Your goal
Your copy should repeat the data that follows exactly and contain no image.

Material to process
—————

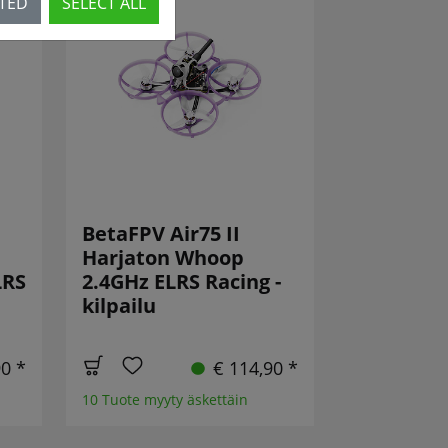
CTED
SELECT ALL
BetaFPV Air75 II
Harjaton Whoop
LRS
2.4GHz ELRS Racing -
kilpailu
90 *
€ 114,90 *
10 Tuote myyty äskettäin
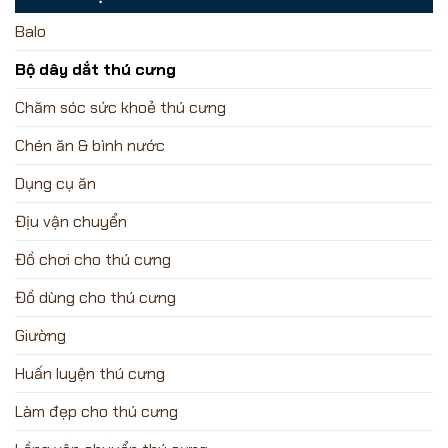
Balo
Bộ dây dắt thú cưng
Chăm sóc sức khoẻ thú cưng
Chén ăn & bình nước
Dụng cụ ăn
Địu vận chuyển
Đồ chơi cho thú cưng
Đồ dùng cho thú cưng
Giường
Huấn luyện thú cưng
Làm đẹp cho thú cưng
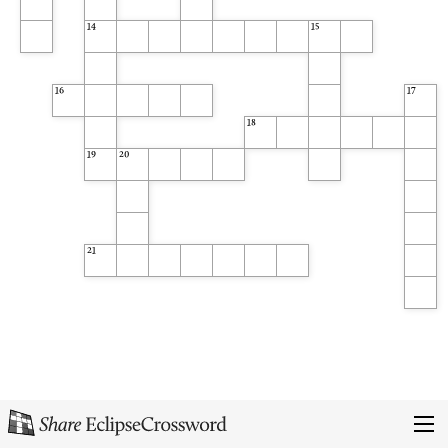
14
15
16
17
18
19
20
21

—————

The answer
CTED
SELECT ALL
BetaFPV Air75 II
Harjaton Whoop
LRS
2.4GHz ELRS Racing -
kilpailu
90 *
€ 114,90 *
10 Tuote myyty äskettäin
Balo
Bộ dây dắt thú cưng
Chăm sóc sức khoẻ thú cưng
Chén ăn & bình nước
Dụng cụ ăn
Địu vận chuyển
Đồ chơi cho thú cưng
Đồ dùng cho thú cưng
Giường
Huấn luyện thú cưng
Làm đẹp cho thú cưng
14
15
16
17
18
19
20
21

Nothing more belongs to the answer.